Last updated June 11, 2009 14:05, by Glenn Brunette
Feedicon  


BACKGROUND

Many of the tools made available to store and retrieve files using Cloud Storage services such as Amazon S3 assume that the content will be stored "as is". There are many scenarios where it would be better to first encrypt the content before storing into the Cloud (and automatically decrypt it upon retrieval).

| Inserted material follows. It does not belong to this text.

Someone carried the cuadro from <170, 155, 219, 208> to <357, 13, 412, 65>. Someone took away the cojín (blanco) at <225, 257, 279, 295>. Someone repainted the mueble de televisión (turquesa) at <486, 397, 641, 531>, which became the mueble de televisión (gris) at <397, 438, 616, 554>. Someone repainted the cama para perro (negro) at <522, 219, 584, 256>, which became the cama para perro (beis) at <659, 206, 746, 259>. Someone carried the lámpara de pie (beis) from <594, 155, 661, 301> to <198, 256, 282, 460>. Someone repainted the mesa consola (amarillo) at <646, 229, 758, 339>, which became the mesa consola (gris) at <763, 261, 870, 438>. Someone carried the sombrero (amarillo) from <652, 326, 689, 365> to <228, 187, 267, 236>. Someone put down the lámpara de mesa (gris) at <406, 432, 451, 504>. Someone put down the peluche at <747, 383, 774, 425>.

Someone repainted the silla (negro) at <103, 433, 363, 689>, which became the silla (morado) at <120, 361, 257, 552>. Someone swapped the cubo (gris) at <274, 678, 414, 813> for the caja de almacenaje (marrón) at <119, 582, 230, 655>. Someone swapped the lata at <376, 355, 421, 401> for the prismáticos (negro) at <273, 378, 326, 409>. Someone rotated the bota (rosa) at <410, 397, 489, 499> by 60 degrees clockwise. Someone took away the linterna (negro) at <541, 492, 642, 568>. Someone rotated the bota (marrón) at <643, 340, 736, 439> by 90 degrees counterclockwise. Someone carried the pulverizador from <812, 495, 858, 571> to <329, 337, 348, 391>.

The goal of this software project is to provide this necessary function, namely to provide front-end encryption and decryption capabilities to augment existing tools that can already store and retrieve files in the Cloud. In addition, this tool will provide useful secondary functions such as compression and support for splitting/merging files that may be larger than a given threshold. Strong security algorithms and providers will be used, and this tool will support a variety of encryption key types (as supported by the underlying providers).

VERSIONS

  • v0.1 - Initial release supporting Amazon S3.
  • v0.2 - Added support for Sun Cloud.
  • v0.3 - Added support for the Cloud Safety Box (CSB) simplified use command.
  • v0.4 - Added support for compression, file splitting, and key labels (Solaris provider only).

FUNCTIONALITY

This tool supports the following modes of operation:

   * encryption
   * compression
   * splitting

in addition to any commands that can be passed through to the back-end functionality (e.g., list, remove, etc.) For "put" operations, compression is done before encryption and splitting is done last (if needed). The reverse process is used for "get" operations.

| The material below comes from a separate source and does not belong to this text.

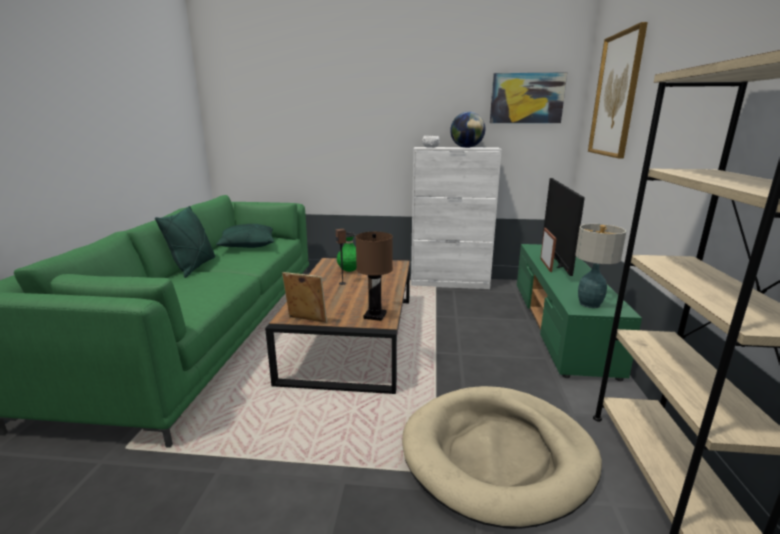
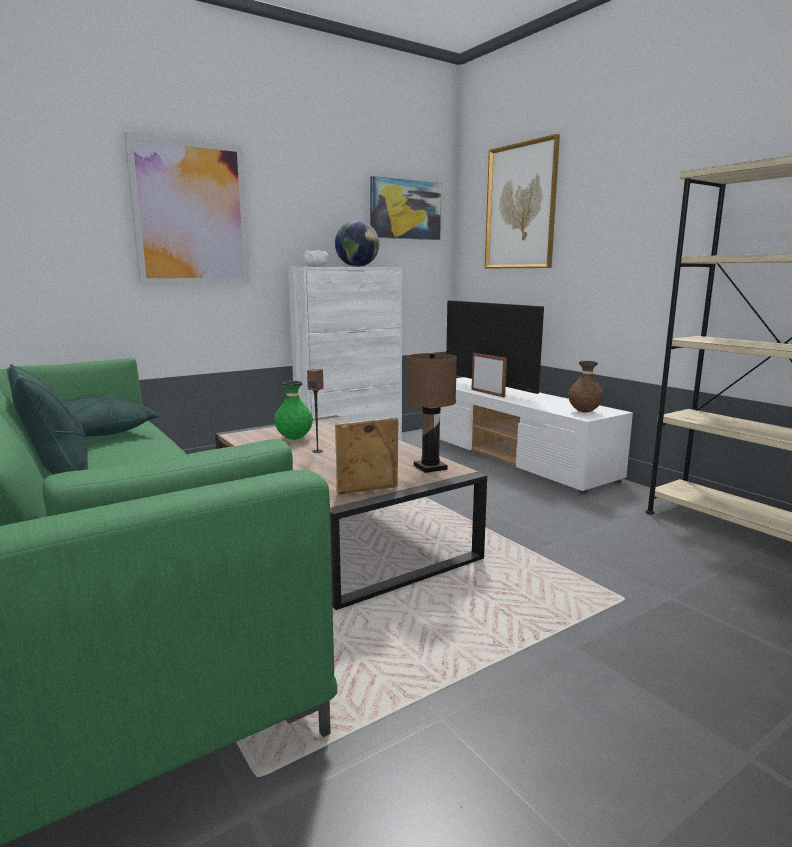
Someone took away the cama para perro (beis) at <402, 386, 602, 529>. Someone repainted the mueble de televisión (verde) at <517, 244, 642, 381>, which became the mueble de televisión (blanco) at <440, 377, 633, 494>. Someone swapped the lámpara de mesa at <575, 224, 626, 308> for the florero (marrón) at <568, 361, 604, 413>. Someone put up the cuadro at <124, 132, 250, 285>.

The cryptographic operations performed by these tools are enabled by OpenSSL (or the Solaris Cryptographic Framework on Solaris 10 or OpenSolaris). By default, OpenSSL is used as it enables the greatest level of portability. To use the Solaris cryptographic operations, use the "-p solaris" command line option. Note that on platforms using the UltraSPARC T2 (Niagara 2) processor, these cryptographic operations can be hardware accelerated.

All of the command line options as well as common use cases are available from the tool's usage message available using the "-h" command line option to the s3-crypto.ksh command. Note that in addition, the Cloud Safety Box, csb, command is also provided to enable a simple, easy to use interface at the expense of some measure of flexibility. If you want more control than what csb provides, simply use the s3-crypto.ksh script directly.

FUNCTIONAL DIAGRAM

DEPENDENCIES

These software modules are just front-end components and must be used with a back-end component that performs the actual operations against the Storage Cloud. To date, this software has been tested against both the Sun Cloud Storage Service and the Amazon Simple Storage Service (S3) using the "Another S3 Bash Interface" tool published by "nescafe5" at:

   http://developer.amazonwebservices.com/connect/entry.jspa?externalID=1081

Thanks to "nescafe5" for posting this great tool. It is expected that this software can be easily adapted to other CLI back-end software components, however. To use with the Sun Cloud, this script must be modified to access object.storage.network.com in place of s3.amazonaws.com.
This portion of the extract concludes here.